La storia ha inizio quando tre colleghe di lavoro sono costrette ad aiutare una quarta compagna, occultando il cadavere del marito che quest’ultima ha ucciso dopo l’ennesimo maltrattamento subito. Sono tutte legate da una labile amicizia, nata per sostenersi a vicenda in condizioni di forte pressione sul lavoro. Perché è il contesto sociale il vero protagonista del romanzo: casalinghe che, per gestire di giorno i figli e i parenti anziani, lavorano da mezzanotte alle cinque del mattino in una grande fabbrica di cibi pronti alla periferia di Tokyo; oberate dai debiti, spesso abbandonate dai mariti, ricorrono a strozzini usurai che hanno il controllo di fatto sulle loro vite; nella fabbrica lavorano anche mezzo-sangue nippo-brasiliani, figli di giapponesi emigrati prima della guerra, che vivono ai margini della società come cittadini di seconda classe ; i mariti frequentano le bische e i bordelli gestiti dalla mafia, dove li intrattengono ragazze cinesi che lasciano le campagne per i soldi facili della prostituzione. Le atmosfere sono perennemente cupe. La notte domina sulla luce. E l’estate è un umido alternarsi di pioggia monsonica e caldo torrido.

Anche i più elementari principi etici evaporano in un simile contesto di degrado e Kirino non giudica i propri personaggi , non li etichetta come buoni, malvagi, vittime o criminali. Li segue con una certa empatia nelle difficili scelte cui sono costretti: sono soprattutto persone sopraffatte dalla solitudine, che hanno perso o non hanno mai avuto fiducia negli altri. Le donne poi sembrano non avere via di scampo (e il pensiero corre a Venivamo tutte dal mare).

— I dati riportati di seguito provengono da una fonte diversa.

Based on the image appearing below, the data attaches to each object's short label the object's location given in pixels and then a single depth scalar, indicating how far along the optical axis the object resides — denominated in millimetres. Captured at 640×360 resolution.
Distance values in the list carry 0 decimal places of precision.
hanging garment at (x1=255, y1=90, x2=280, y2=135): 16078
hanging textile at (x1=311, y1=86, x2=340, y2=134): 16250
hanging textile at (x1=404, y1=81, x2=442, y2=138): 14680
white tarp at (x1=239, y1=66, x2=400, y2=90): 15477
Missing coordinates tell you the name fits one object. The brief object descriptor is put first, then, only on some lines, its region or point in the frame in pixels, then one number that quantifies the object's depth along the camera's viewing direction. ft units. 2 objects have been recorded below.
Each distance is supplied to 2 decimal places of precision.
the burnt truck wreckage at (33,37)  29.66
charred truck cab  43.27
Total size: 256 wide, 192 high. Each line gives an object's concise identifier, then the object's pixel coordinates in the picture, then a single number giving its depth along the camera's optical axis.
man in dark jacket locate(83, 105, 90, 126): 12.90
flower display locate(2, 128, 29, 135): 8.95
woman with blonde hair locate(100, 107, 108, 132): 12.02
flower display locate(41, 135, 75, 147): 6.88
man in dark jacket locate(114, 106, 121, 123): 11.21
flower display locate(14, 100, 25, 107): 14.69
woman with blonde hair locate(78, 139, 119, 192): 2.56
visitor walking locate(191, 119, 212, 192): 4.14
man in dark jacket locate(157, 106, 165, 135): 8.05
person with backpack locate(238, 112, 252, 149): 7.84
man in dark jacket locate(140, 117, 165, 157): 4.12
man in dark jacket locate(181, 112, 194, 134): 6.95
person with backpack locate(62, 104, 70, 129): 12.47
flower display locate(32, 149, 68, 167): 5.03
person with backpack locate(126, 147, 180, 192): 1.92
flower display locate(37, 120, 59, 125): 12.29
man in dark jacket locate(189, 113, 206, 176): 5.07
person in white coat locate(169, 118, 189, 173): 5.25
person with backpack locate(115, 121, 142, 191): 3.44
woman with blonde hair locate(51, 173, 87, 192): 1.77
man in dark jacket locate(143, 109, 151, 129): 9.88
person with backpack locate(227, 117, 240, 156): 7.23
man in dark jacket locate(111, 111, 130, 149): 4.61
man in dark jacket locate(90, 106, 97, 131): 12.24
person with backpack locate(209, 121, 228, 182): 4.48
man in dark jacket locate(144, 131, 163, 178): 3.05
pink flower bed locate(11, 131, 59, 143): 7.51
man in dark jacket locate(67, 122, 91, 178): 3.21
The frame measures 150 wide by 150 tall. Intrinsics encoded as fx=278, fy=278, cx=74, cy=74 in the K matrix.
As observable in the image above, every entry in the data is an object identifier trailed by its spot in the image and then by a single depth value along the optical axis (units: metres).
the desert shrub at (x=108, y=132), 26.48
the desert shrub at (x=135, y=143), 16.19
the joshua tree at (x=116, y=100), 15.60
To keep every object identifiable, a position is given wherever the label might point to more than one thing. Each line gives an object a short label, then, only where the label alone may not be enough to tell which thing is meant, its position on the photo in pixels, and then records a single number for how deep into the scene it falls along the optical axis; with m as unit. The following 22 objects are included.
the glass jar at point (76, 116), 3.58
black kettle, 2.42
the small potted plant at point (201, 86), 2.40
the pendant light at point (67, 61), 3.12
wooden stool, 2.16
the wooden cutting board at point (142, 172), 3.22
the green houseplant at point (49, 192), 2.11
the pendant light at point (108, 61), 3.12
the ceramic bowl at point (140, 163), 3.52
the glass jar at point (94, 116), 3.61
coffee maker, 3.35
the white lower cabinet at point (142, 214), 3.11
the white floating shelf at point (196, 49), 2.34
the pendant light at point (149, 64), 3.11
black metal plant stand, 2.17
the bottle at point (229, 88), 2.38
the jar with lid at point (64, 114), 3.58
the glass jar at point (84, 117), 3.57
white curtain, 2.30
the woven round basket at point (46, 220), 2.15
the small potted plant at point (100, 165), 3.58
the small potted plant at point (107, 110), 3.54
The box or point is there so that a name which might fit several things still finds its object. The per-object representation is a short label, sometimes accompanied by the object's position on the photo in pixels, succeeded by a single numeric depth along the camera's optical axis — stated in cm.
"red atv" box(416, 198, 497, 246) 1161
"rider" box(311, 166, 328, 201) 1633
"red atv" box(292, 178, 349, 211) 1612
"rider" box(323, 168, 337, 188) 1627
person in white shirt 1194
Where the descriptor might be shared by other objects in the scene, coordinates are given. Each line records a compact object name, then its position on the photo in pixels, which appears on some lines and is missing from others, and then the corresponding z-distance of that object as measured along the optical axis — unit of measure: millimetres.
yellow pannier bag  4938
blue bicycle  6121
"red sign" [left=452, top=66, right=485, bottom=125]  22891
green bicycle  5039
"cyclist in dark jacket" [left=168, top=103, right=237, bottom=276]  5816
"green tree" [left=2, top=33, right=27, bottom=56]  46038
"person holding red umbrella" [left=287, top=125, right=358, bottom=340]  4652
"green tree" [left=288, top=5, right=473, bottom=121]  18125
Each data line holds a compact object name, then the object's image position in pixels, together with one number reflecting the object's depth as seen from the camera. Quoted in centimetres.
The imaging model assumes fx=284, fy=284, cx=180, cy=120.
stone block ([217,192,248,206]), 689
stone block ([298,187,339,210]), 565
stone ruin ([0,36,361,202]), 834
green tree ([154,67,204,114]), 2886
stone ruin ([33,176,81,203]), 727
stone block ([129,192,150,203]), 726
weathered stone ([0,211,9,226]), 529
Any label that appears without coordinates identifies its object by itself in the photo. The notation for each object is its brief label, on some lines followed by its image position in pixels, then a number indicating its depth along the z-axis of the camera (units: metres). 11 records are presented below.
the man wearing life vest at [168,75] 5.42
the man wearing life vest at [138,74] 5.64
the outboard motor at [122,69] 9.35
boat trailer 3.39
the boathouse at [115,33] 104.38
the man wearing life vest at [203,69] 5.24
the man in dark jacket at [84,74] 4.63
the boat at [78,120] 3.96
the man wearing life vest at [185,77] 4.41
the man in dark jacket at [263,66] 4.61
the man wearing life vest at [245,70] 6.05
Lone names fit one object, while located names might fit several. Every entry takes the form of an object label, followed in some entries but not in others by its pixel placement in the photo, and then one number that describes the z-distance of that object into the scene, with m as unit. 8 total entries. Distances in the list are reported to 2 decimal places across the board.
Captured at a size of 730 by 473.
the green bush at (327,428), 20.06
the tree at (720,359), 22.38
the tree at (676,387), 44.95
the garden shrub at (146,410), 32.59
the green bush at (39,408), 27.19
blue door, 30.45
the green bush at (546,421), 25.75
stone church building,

Anche quelle che, come Masako, il personaggio centrale del romanzo, hanno un’istruzione e nutrivano giustificate ambizioni di carriera vengono stroncate dal sistema patriarcale e obbligate a sottomettersi al più consono lavoro di casalinga.

Natsuo Kirino, che ha al suo attivo oltre venti libri noir, scrive da vera romanziera, modellando con cura atmosfere di malinconica tristezza e personaggi feriti, ognuno a modo suo, dalla vita.